I distinctly remember having to use various properties of triangles to solve many of my introductory mechanics problems.

[calcnerd256]

This looks like a place to joke about finding a spanning basis to build a curriculum.

[menloparkbum]

Trig class in grade school (or high school) sucks, in a major way.

However, I worked as a math tutor for 4 years in college. I tutored both college students and in an after school program for east african immigrants.

What I observed in that experience was that people with good trig backgrounds did very well with the mechanical formula manipulation stuff in Calc. They were mostly having issues with proof structure, etc.

The students who had a sketchy trig background had problems with proof structure and also had a lot of issues simply doing mechanical symbol manipulation problems.

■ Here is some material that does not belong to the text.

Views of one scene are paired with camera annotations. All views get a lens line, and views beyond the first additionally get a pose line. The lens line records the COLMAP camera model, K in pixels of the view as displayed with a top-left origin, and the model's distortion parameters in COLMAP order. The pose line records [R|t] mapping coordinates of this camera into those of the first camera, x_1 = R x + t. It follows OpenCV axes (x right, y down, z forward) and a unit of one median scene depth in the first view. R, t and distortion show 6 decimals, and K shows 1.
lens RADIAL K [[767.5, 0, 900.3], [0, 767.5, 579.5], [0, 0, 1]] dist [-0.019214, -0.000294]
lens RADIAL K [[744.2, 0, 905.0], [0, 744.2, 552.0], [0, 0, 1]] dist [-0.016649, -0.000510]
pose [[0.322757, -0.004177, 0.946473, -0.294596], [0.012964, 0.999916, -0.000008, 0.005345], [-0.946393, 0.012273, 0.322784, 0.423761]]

I majored in math and focused on abstract algebra. I don't think rings, groups and fields are very useful to general programming or even computer science. I actually have the exact opposite opinion on the matter. Unless you're going into crypto algorithm research you don't need to know that stuff, you just use a pre-existing library. On the other hand, trig establishes a foundation for stuff like robotics, DSP, computer graphics, computational physics and so forth. Almost anything falling into the traditional "applied math" bin requires you to have gotten trig down cold at some point.

However, arguing this is sort of a moot point because I can't think of any elementary or secondary school math sequence where you just skip over trig and take group theory instead. Trig is usually required somewhere along the way and abstract algebra is usually not available in high school unless you're going to a specialized math and science school. Indeed, it's usually not even available in college unless you're a math major.

If you have a sketchy trig background and need more practice and inspiration, I recommend:

Trigonometric Delights by Eli Maor, for inspiration.

Trigonometry Refresher by A. Albert Klaf for practice problems

Advanced Trigonometry by C.V. Durell and A.Robson for examples of advanced applications

Statistics is very important and totally overlooked by most hackers and even math majors (including myself.) If you have the opportunity to take a good stats class in high school or university, do so. I do not have any good recommendations on self study, but it seems like books on things like Biostatistics often lay the basics out more clearly than general stats textbooks.

[tlrobinson]

Read this: http://www.maa.org/devlin/LockhartsLament.pdf

Now.

[Beanblabber]

MIT Opencourseware is really good. They have almost every class they teach on there.

http://ocw.mit.edu/

[3dFlatLander]

The amount of math resources available today online is amazing. I congratulate you on your efforts to teach yourself what you don't feel you're getting in school. When I was in high school around 1999, I found myself in situation like yours, but was unable to find quality (and free) resources available online.

[grandalf]

my advice for math would be:

learn to teach yourself math. I'd recommend getting a copy of mathematica and then find some good books on math subjects you're interested in and just get your learn on.

if you're getting into advanced algebra I'd recommend a bit of review of number theory and abstract algebra first, as that will make it much more interesting.